===== TEXTABSCHNITT =====

Er und seine Mitstreiter ließen sich nicht beirren und bereiteten die Wahl eines Wahlvorstandes vor. Ihre Namen wurden im Unternehmen bekannt – was Folgen hatte: Ein Kollege mit befristetem Arbeitsvertrag erhielt laut Krug einen Anruf des Vorgesetzten, der ihm nahelegte, die Finger vom Vorhaben zu lassen. Der Kollege folgte der Empfehlung, die eigentlich eine Drohung war. „Wenn man Angst um seinen Job hat, ist man natürlich leicht unter Druck zu setzen“, sagt Tobias Krug. Er selbst wurde wenig später vom Geschäftsführer zu einem Gespräch einbestellt: „Er fragte mich, ob ich glaube, dass ich noch an der richtigen Stelle arbeite, und bot mir eine Freistellung plus Abfindung an.“ Die Betriebsratspläne erwähnte der Geschäftsführer nicht, aber für Krug ist der zeitliche Zusammenhang offensichtlich. Tobias Krug nahm das Angebot schließlich an; seine Mitstreiter verließ der Mut. Ihr Projekt Betriebsrat war gescheitert.

=====

Was bot der Geschäftsführer Tobias Krug laut dem Text über die gescheiterte Betriebsratsgründung in dem Gespräch an?

===== AUSGELESENE EINTRÄGE =====

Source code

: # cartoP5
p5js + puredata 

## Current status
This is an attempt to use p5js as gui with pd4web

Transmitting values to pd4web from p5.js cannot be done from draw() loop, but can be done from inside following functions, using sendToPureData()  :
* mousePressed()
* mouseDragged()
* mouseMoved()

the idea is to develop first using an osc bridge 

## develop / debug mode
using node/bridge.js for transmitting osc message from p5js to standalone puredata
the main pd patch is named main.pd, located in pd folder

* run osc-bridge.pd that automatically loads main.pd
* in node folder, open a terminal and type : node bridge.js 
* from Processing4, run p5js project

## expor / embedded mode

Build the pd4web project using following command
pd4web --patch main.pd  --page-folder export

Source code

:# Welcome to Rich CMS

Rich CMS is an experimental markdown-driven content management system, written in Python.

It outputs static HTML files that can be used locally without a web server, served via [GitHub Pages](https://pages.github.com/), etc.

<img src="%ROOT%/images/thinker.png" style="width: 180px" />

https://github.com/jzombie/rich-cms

=====

ANTWORT ZUR AUFGABE ▸ Eine Freistellung plus Abfindung.